# Mr. T's  "Smoked Oysters" from Go to Show



## mr t 59874 (Oct 10, 2013)

* Mr. T's Smoked Oysters*

*Ingredients:*

24 oysters

Cure: 

100g or ½ cup Morton Tender Quick[emoji]174[/emoji]

1 quart water

3 oz. alder chunk

*Salinity* = 38 %

*pH* = 8.0

*Preparation :*

Blanch in boiling water until ends curl, 2 - 3  minutes.

Rinse under cold water to stop cooking.

Cut into small pieces if using large oysters.

Place into cure for 1 hour, refrigerate.

Rinse  lightly under warm water, pat dry.

Place  on rack and air dry for 1 hour.

Place on racks according to size.

Hot smoke at 225° for 50 - 70 minutes until almost dry checking frequently.  Do not overcook or they will be chewy.

*Note : *

Smoker =  Cookshack Amerique, alder smoke, medium density.
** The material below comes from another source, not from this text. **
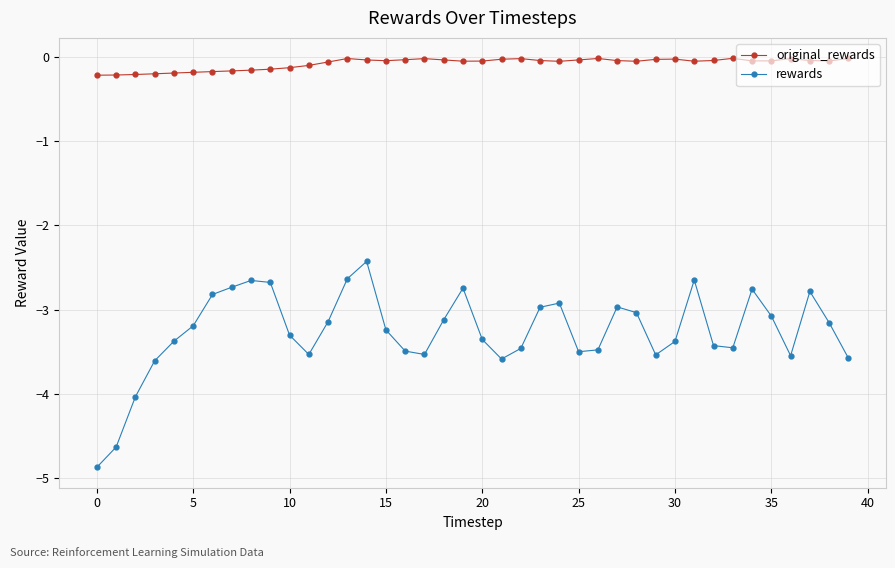

Does the chart have visible grid lines?

Yes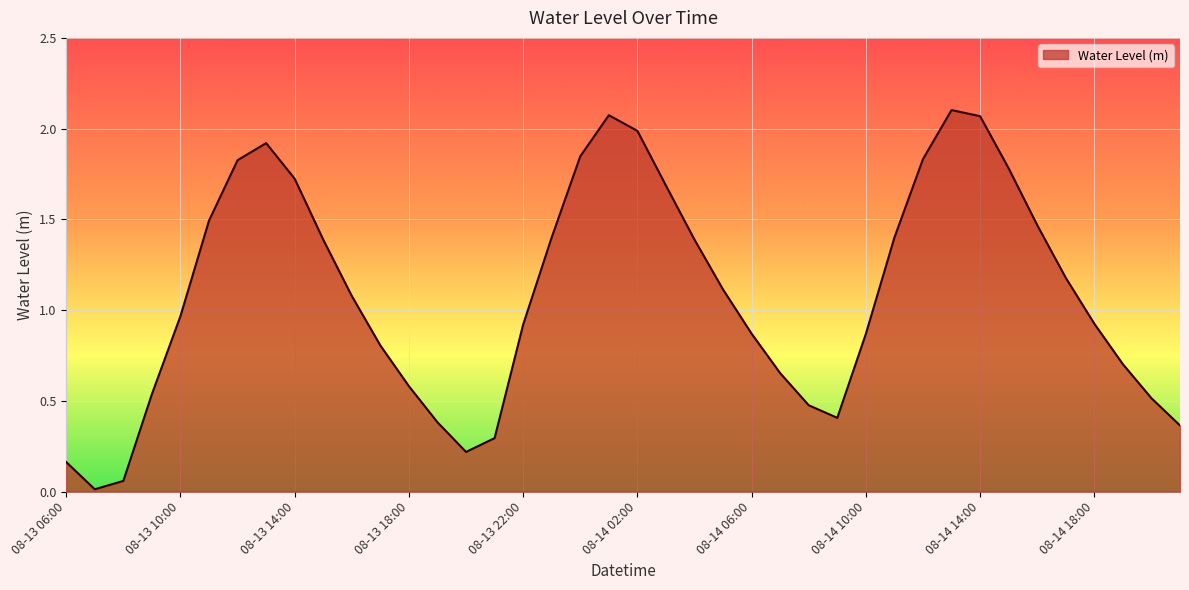

Is this an area chart (filled region under the line)?

Yes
If you plan to can your oysters, prepare as above, but rather than hot smoking, cold smoke for 45 minutes then can using proper canning instructions.

The following are the oysters canned.

Oysters - Brined - Cold Smoked - Canned - From Go to Show w/Q View

Tom


----------



## dirtsailor2003 (Oct 10, 2013)

Sounds good, but where's the photos!!!!


----------



## mr t 59874 (Oct 10, 2013)

dirtsailor2003 said:


> Sounds good, but where's the photos!!!!


ds, I was responding to a PM recipe request and decided to start a thread while answering, but just for you. 
	

	
	
		
		



		
			






Oysters - Brined - Cold Smoked - Canned - From Go to Show w/Q View

Tom


----------



## heathdyer (Oct 10, 2013)

Cool that's for the post.  I will give it a try.  Oyster season opens in a few days.  I think sister lake opens this or next weekend.  We still need a cold front to get them good and salty.


----------



## leah elisheva (Oct 12, 2013)

That looked so terrific! I love raw oysters and raw clams even more, but those smoked ones of yours looked absolutely amazing!!!!!! Cheers! - Leah


----------



## mr t 59874 (Oct 12, 2013)

Thanks Leah, there were a few that didn't make it to the canner, if you know what I mean.

Tom


----------